Using "like" wildcard in prepared statement

sql

prompt-engineering

best-practices

performance

byNikita Barsukov·Dec 18, 2024

Here's the quick takeaway: Incorporate the % wildcard into the search term parameter to utilize it within a PreparedStatement and a LIKE clause:

PreparedStatement pstmt = connection.prepareStatement("SELECT * FROM table WHERE column LIKE ?");
pstmt.setString(1, "term%");
ResultSet rs = pstmt.executeQuery();

The above fetches rows where column begins with "term". To discover "term" at any position within column, modify the parameter to %term%.

Deploying wildcards effectively

Crafting varying search patterns with wildcards

In SQL's LIKE clause, % is a wildcard that marries any sequence of characters. Place it intelligently in your PreparedStatement for different search types:

Starts with: Use "term%" to snare strings beginning with "term".
Ends with: Set your trap with "%" + term to nab strings ending with "term".
Contains: Implement "%" + term + "%" to net "term" anywhere in the string.
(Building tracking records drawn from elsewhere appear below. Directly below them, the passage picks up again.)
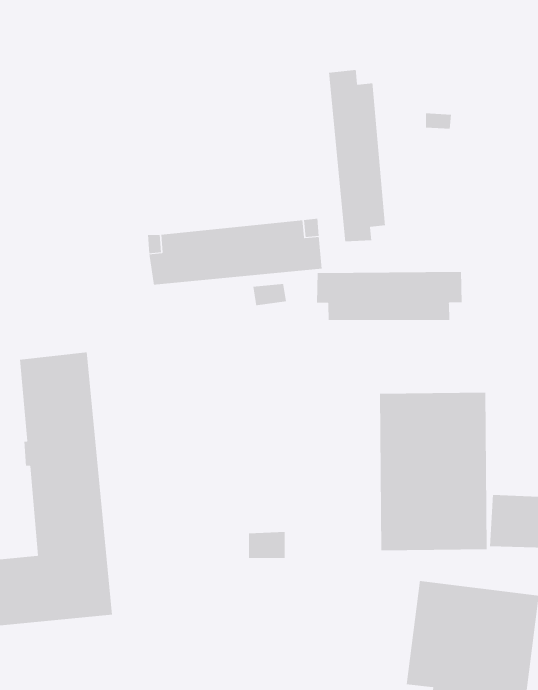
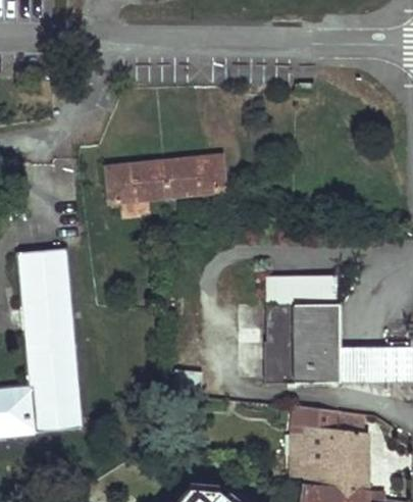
building: [329,69,386,242] -> none
building: [316,271,462,321] -> none

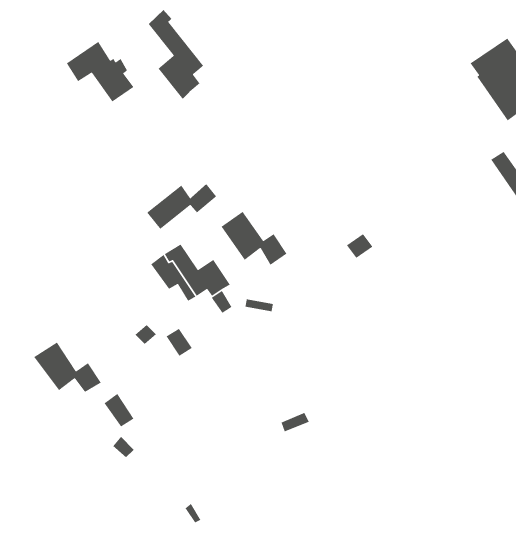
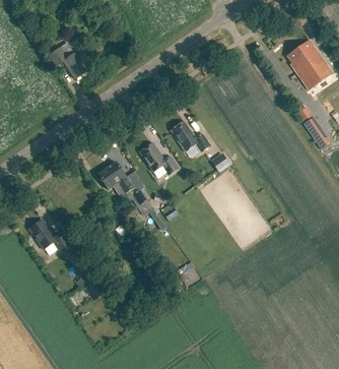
building: [148,9,204,100] -> none
building: none -> [171,120,211,151]
building: [146,183,217,230] -> none

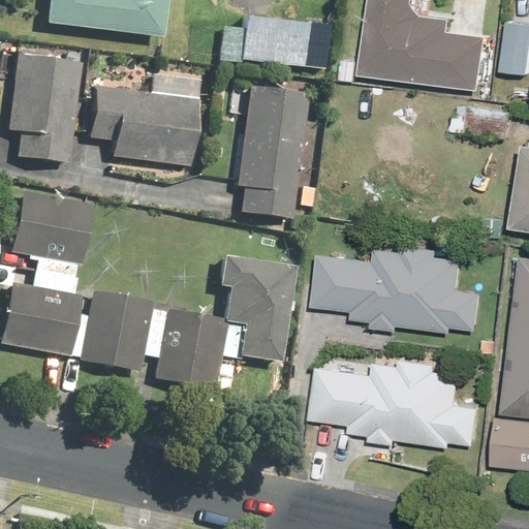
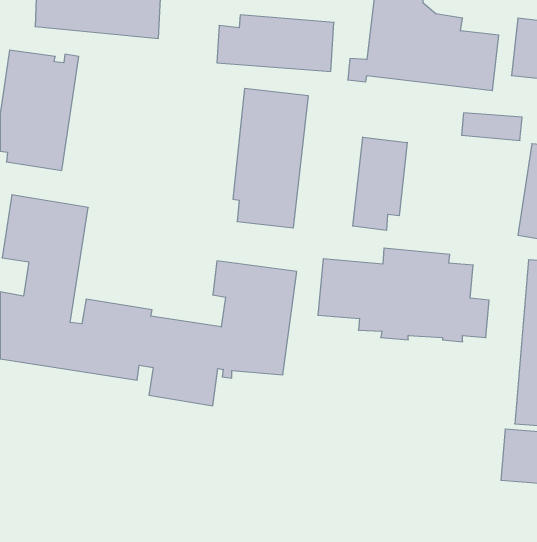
building: [86,70,199,167] -> none
building: none -> [353,137,407,230]
building: [313,356,484,447] -> none

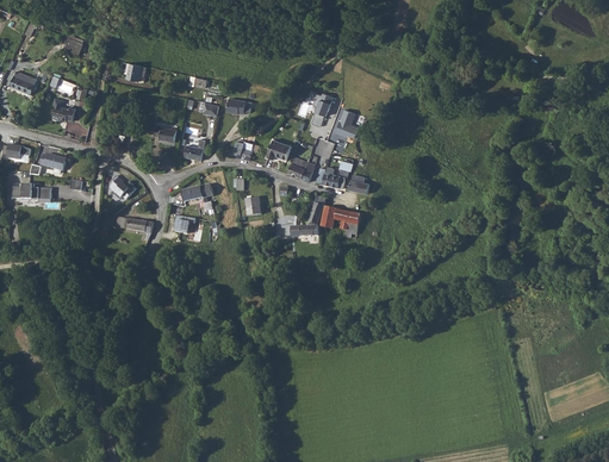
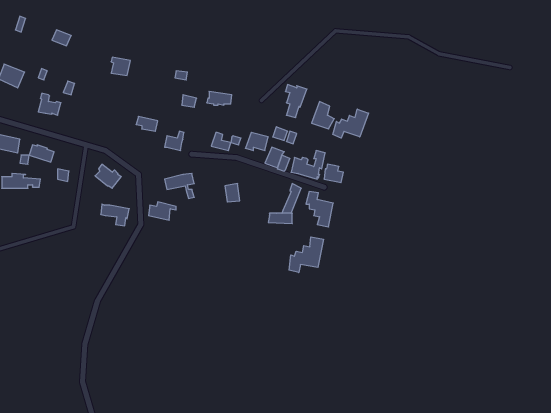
building: none -> [333,109,369,138]
building: none -> [289,237,323,273]

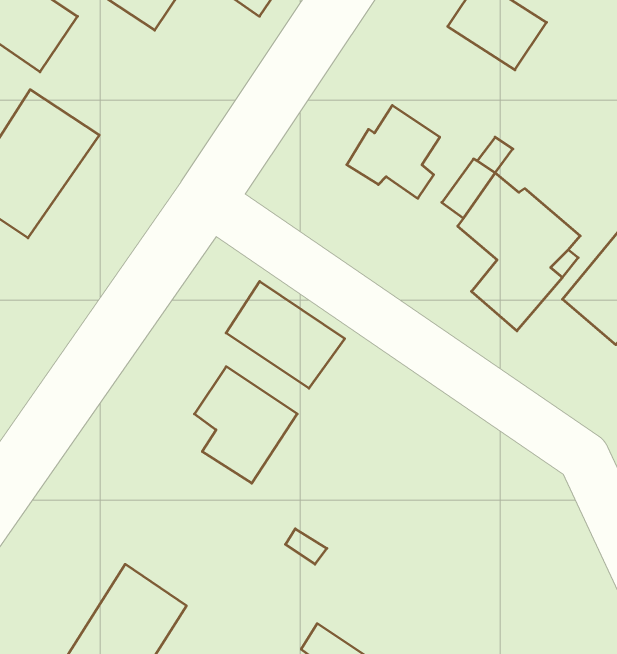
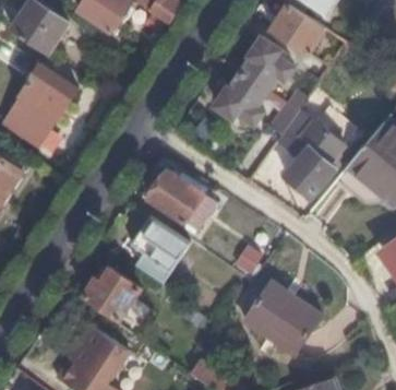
building: none -> [240,38,293,91]
building: none -> [83,268,140,319]
building: none -> [242,281,320,354]

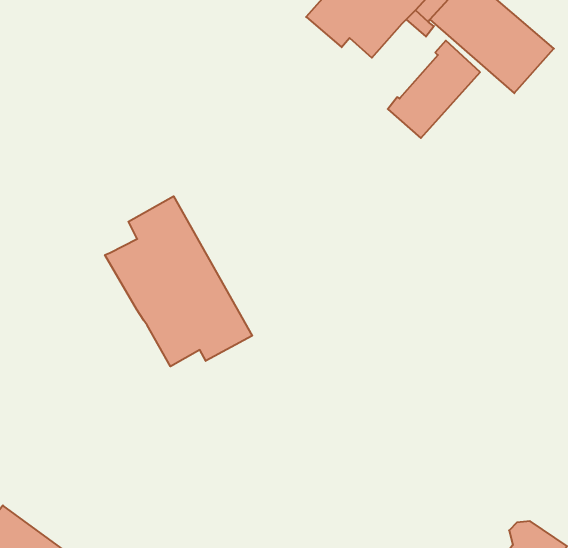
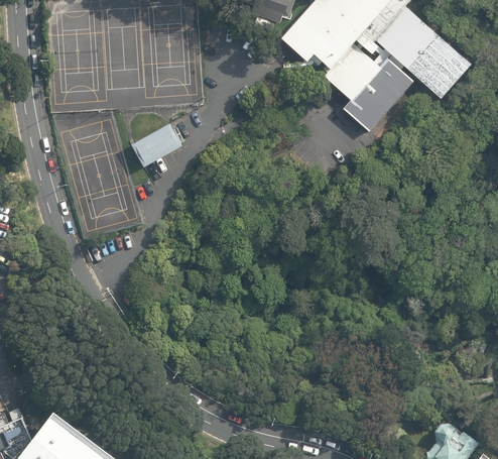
building: none -> [326,44,382,102]
building: none -> [131,123,183,167]
building: [105,196,252,366] -> none

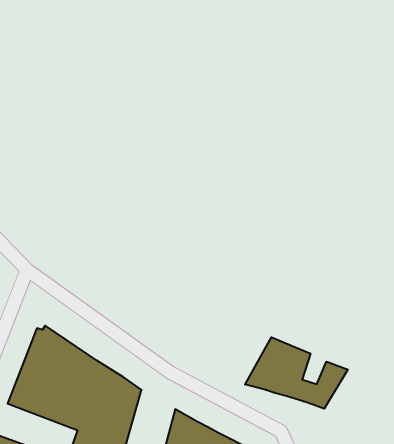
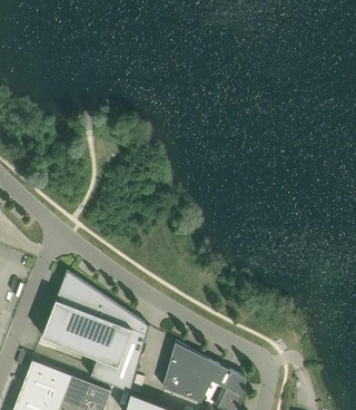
building: [245,337,348,409] -> none

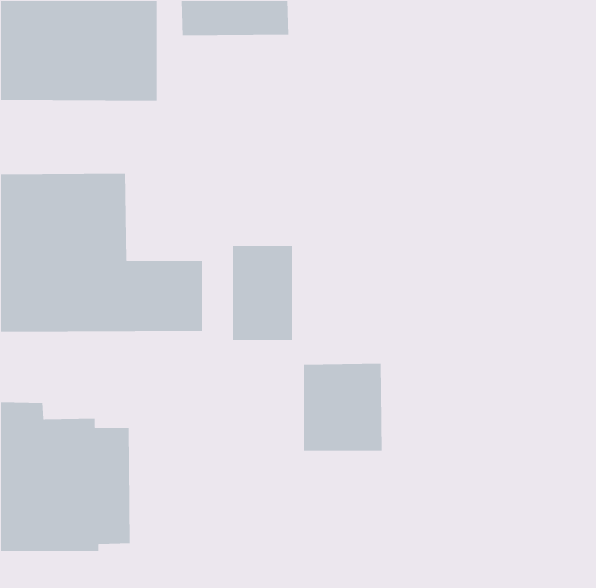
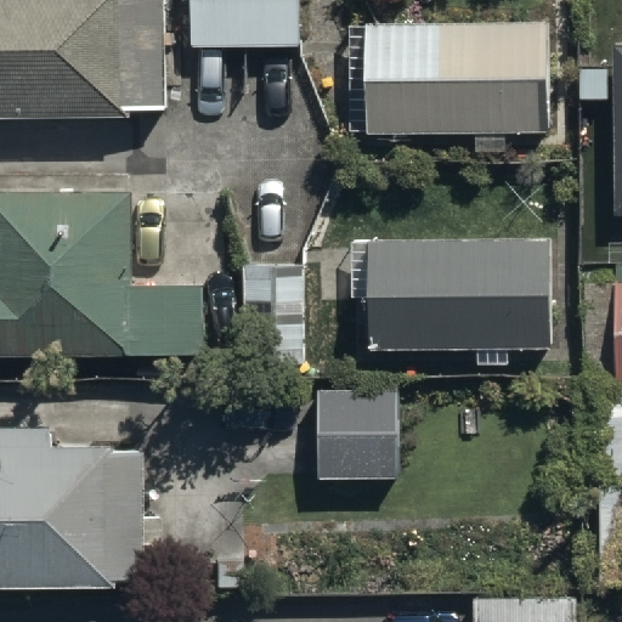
building: none -> [347,21,549,152]
building: none -> [350,237,549,366]

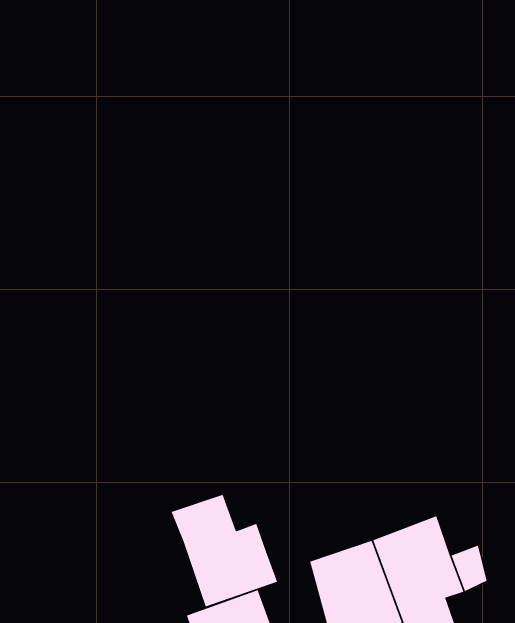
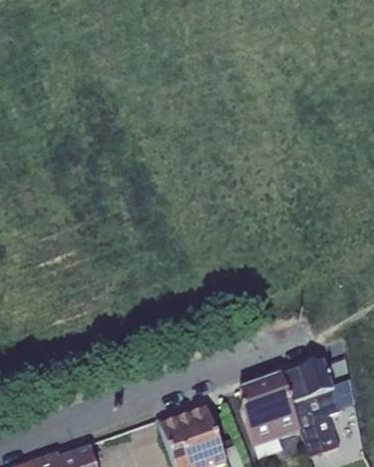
building: [171,494,278,607] -> none

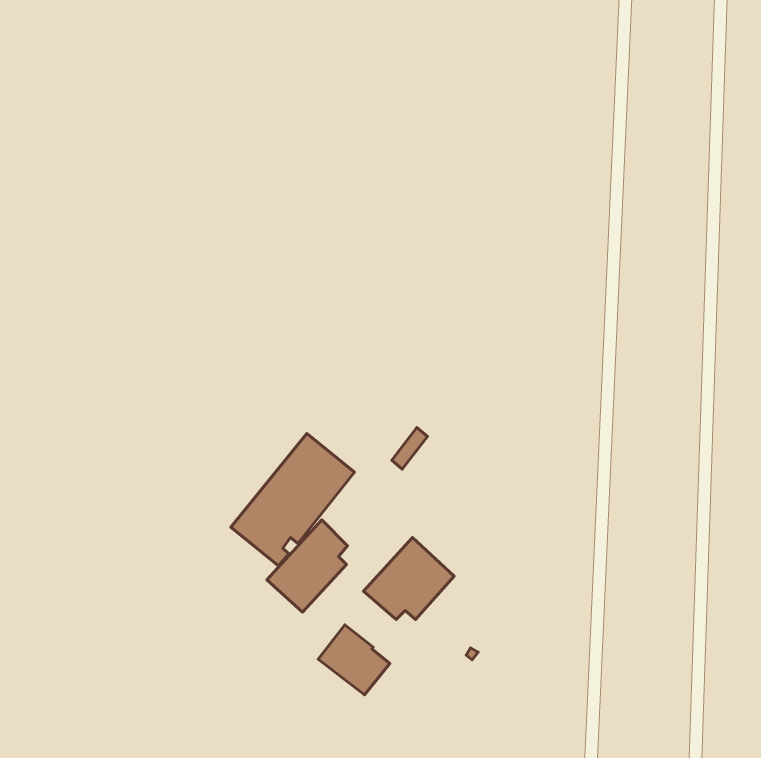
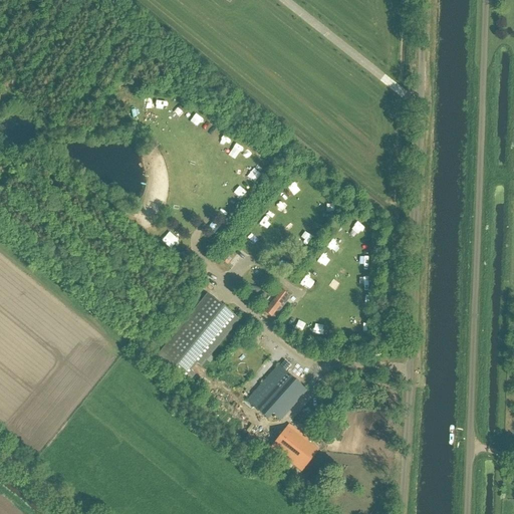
building: [267,520,348,612] -> none
building: [318,625,390,695] -> [271,423,319,470]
Dodging special characters' mischief

Pesky special characters could wreak havoc with wildcard functionality. Nip the chaos in the bud — escape these characters using the ESCAPE clause:

PreparedStatement pstmt = connection.prepareStatement("SELECT * FROM table WHERE column LIKE ? ESCAPE '!'");

String searchTerm = "10%!"; // Hold up! We got special characters here
String escapedTerm = searchTerm.replace("!", "!!").replace("%", "!%");
pstmt.setString(1, "%" + escapedTerm + "%");
ResultSet rs = pstmt.executeQuery();

In the code, ! is the escape character, neutralizing any special characters' "special" effects.

CONCAT: Wildcards' best buddy

If your database is on talking terms with the CONCAT function, use it to add wildcards into your SQL statement dynamically:

PreparedStatement pstmt = connection.prepareStatement("SELECT * FROM table WHERE column LIKE CONCAT('%', ?, '%')");
pstmt.setString(1, term); // 'term' is the search string you're after
ResultSet rs = pstmt.executeQuery();

(Note: Replace ? with your term when in CONCAT, not with '%your_term%'. It's not Inception here!)

Getting ahead with additional insights

The not-so-obvious trade-off: Performance with LIKE

While working your query magic with LIKE, remember:

Leading wildcards (i.e., "%term") could slow down your search due to inefficient queries as they prevent your indexes from working.
As much as possible, add a wildcard at the end of the term (i.e., "term%"). It plays nice with indexes when they're around.

Wildcard strings: Set them free (safely)!

Seeing \u0025, which denotes %, when setting wildcard strings might bewilder you. In reality, setting your parameter value directly with a % symbol is usually your best bet:

pstmt.setString(1, "%" + term + "%");
// Smells like efficiency! And good code hygiene.

Position your wildcard just right

Your wildcard's position within the search term can be a gamechanger. Check out these examples:

Starts with term: Find terms where 'pattern' is followed by anything: "pattern%".
Ends with term: To match any strings that end in 'pattern': "%" + pattern.
Contains term: Spot terms where 'pattern' is surrounded by any characters: "%pattern%".